On Nov 15, 2011, at 2:32 AM, Philip Hazel wrote:
> ...The problem with encapsulating too much is performance. For example, we
> *could* change PCRE so that every time it needs to "load next character"
> it calls a function. The function could check for 8,16,32, UTF status,
> and then load the data as required. However, I reckon this would kill
> PCRE's performance, which does matter in many applications.
Right. I was picturing configuration at compile time rather than run time, and macros instead of functions where that significantly improves performance.
> PCRE supports up to 6 for UTF-8. :-)
Not 13 bytes like Perl 5? :-/
> I agree that we
> should do our best so that the work to provide libpcre16 can trivially
> be extended to provide libpcre32 if that is ever wanted.
That's great.
> [Aside: I've been a programmer for over 40 years.
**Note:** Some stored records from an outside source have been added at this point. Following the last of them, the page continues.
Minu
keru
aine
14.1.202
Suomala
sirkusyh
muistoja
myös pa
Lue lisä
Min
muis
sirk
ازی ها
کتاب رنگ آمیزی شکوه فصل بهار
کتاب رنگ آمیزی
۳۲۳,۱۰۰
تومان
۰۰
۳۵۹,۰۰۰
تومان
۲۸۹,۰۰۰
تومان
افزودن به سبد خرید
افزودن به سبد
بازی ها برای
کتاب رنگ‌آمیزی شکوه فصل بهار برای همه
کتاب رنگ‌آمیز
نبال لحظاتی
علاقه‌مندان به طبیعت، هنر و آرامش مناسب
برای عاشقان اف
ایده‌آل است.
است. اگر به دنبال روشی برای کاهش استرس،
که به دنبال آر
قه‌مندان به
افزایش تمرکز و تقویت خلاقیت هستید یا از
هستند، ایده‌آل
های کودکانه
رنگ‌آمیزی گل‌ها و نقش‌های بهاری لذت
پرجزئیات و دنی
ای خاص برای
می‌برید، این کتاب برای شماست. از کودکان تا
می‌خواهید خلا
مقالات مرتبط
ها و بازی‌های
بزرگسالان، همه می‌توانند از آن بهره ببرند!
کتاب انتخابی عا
Today's machines as
> vastly faster, with huge memories, and yet we still worry about
> performance. I suspect we always will. :-]
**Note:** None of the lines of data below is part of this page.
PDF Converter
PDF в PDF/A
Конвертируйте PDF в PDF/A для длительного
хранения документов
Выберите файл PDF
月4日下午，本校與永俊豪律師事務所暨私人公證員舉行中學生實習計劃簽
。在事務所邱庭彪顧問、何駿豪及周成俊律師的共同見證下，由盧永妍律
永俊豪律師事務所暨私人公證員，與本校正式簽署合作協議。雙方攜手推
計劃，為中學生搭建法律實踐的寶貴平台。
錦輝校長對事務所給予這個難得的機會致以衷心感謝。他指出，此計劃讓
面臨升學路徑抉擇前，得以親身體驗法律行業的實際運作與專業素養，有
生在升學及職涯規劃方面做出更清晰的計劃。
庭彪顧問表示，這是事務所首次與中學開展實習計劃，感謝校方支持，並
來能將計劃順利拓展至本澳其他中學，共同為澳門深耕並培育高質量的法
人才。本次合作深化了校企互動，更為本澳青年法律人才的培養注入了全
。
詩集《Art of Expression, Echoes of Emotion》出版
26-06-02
Probably so! Speed, compactness, and convenience are sometimes in competition with each other. I suspect UTF-32 will eventually be used more at least for processing in RAM if not for long-term storage, since it can be more convenient for programming and might even give faster performance in some cases. I also suspect that code points larger than U+10FFFF will be used in important applications eventually, partly because regex will be useful for kinds of information other than natural language, and we'll re-use and extend the existing regex and encoding technologies rather than invent something completely separate.
PCRE is really fantastic, thank you!